Court Opinion

ID: 1397020
Source: CourtListenerOpinion
Date Created: 2013-10-30 05:57:22.345544+00
Date Added: 2024-06-11T09:12:03.137364
License: Public Domain

220 Ga. 570 (1965)
140 S.E.2d 828
McALLISTER
v.
THE STATE.
22741.
Supreme Court of Georgia.
Argued January 11, 1965.
Decided February 4, 1965.
*571 Ralph L. Crawford, for plaintiff in error.
Z. Vance Dasher, Solicitor, contra.
MOBLEY, Justice.
1. Art. I, Sec. IV, Par. I (Code § 2-401) of the Georgia Constitution provides: "Laws of a general nature shall have uniform operation throughout the State, and no special law shall be enacted in any case for which provision has been made by an existing general law. No general law affecting private rights, shall be varied in any particular case by special legislation ..."

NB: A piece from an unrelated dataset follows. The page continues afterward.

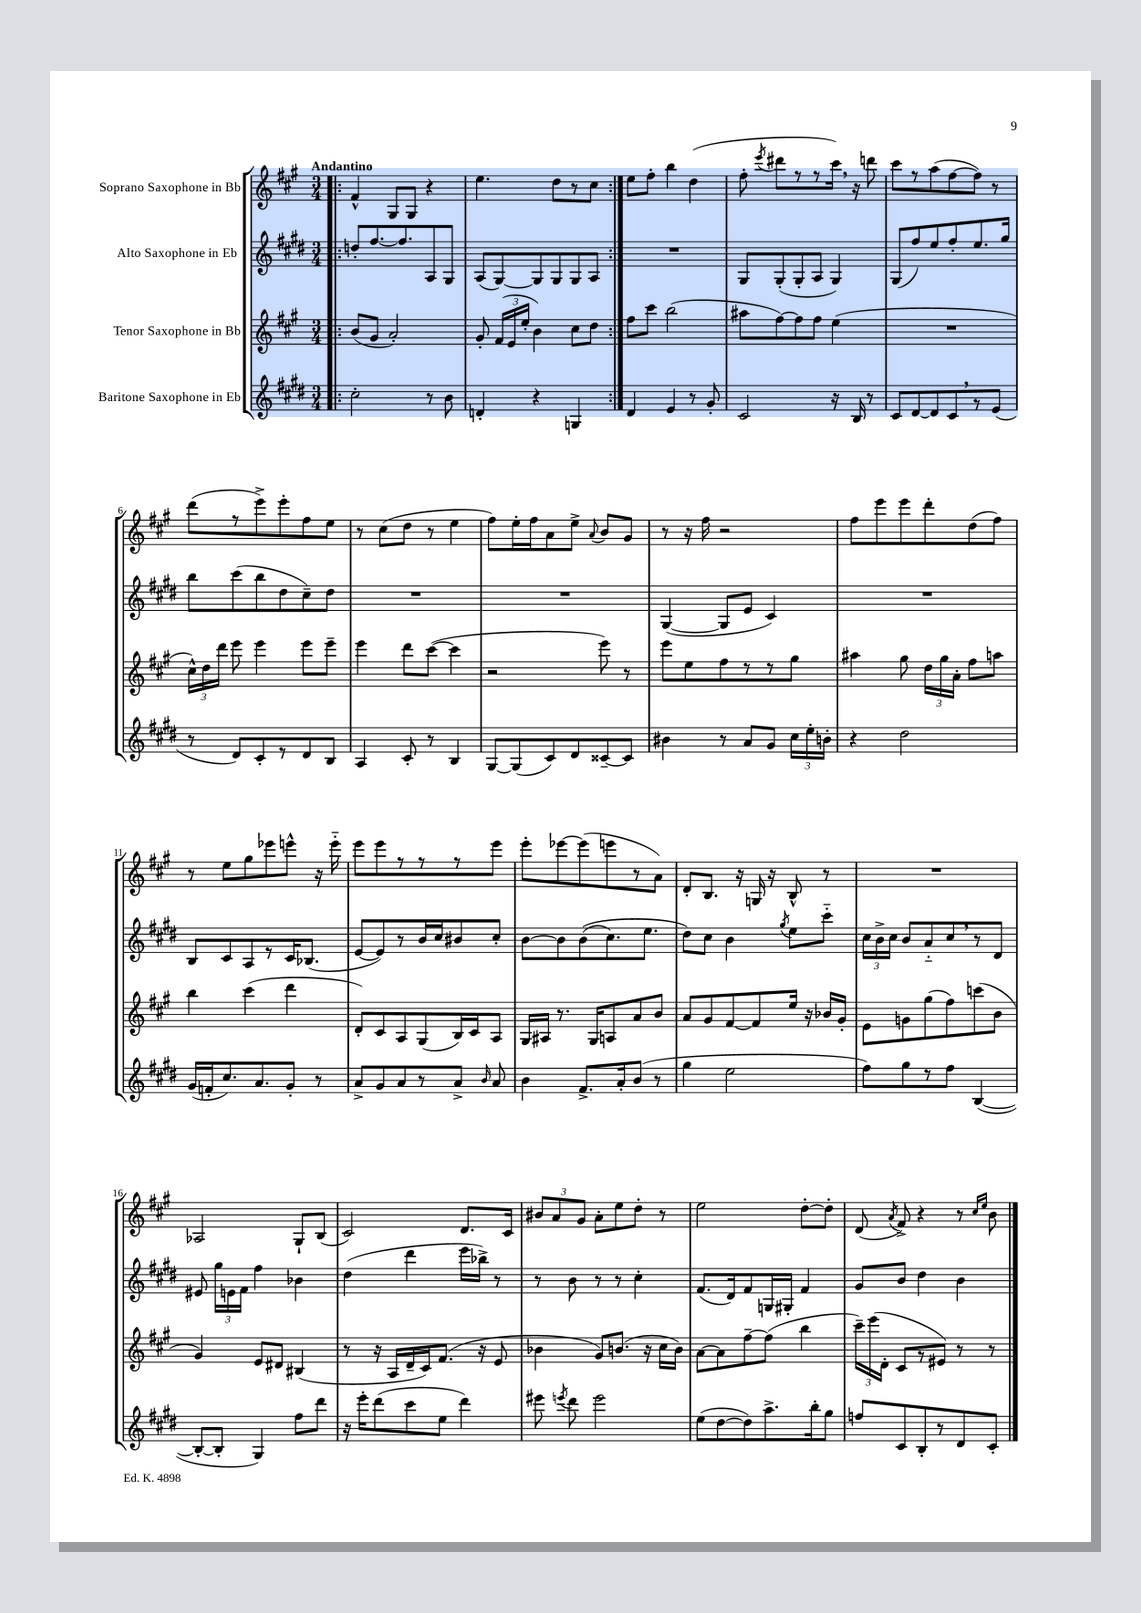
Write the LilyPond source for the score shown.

It is well settled that the legislature may classify counties for purposes of legislation, but "the basis of classification must have some reasonable relation to the subject-matter of the law, and must furnish a legitimate ground of differentiation" as the Constitution does not permit mere arbitrary discriminations. Stewart v. Anderson, 140 Ga. 31, 33 (78 SE 457). There is clearly no reasonable basis for the classification made in Sec. I A of this Act, for there is no reason so far as is shown, why fishing, except commercial, should be permitted in all counties in Georgia except Clinch, Echols, and Effingham.
"The legislature could not constitutionally classify one county by itself. There must be some reasonable basis of classification, so that all which fall within the class may come within the scope of the provisions of the law. Although the act may purport to make a classification of counties for purposes of legislation, yet if the so-called class is so hedged about and restricted that the act applies to only one county, and that other counties *572 coming within the class provided can not also come within the purview of the law, it is in fact a local or special act and not a general one. See Worth County v. Crisp County, 139 Ga. 117 (76 SE 747); Vaughn v. Simmons, 139 Ga. 210 (76 SE 1004); Futrell v. George, 135 Ga. 265 (69 SE 182)." Stewart v. Anderson, 140 Ga. 31, 33, supra.
The legislature first by Sec. 1 A sought to enact special legislation applicable only to Clinch County and then by the 1962 amendment to Sec. 1 A to add the additional counties of Effingham and Echols, which they cannot do, as this is simply an effort to classify one county at a time by population brackets so narrow that they could apply to just the one county. The possibility of any other counties having such population is too remote to form a basis of a reasonable classification. Section 1 A of the Act is thus special legislation and unconstitutional.
2. The Act is also violative of Art. I, Sec. I, Par. II (Code § 2-102) of the Georgia Constitution which provides: "Protection to person and property is the paramount duty of government, and shall be impartial and complete," for denying those citizens in the three named counties a privilege granted to the rest of the citizens in the State without a legitimate basis for so excluding them. Population is the sole basis for the attempted classification of counties to be excluded from the privilege of fishing non-commercially on Sunday, and population alone in no way affects or relates to such a privilege. See City of Atlanta v. Wilson, 209 Ga. 527 (74 SE2d 455), City of Atlanta v. Sims, 210 Ga. 605 (82 SE2d 130), and Geele v. State, 202 Ga. 381 (43 SE2d 254, 172 ALR 196). Section I A attempts an arbitrary classification, which is discriminatory and repugnant to the above section of the Georgia Constitution. See also Simpson v. State, 218 Ga. 337 (127 SE2d 907).
Judgment reversed. All the Justices concur.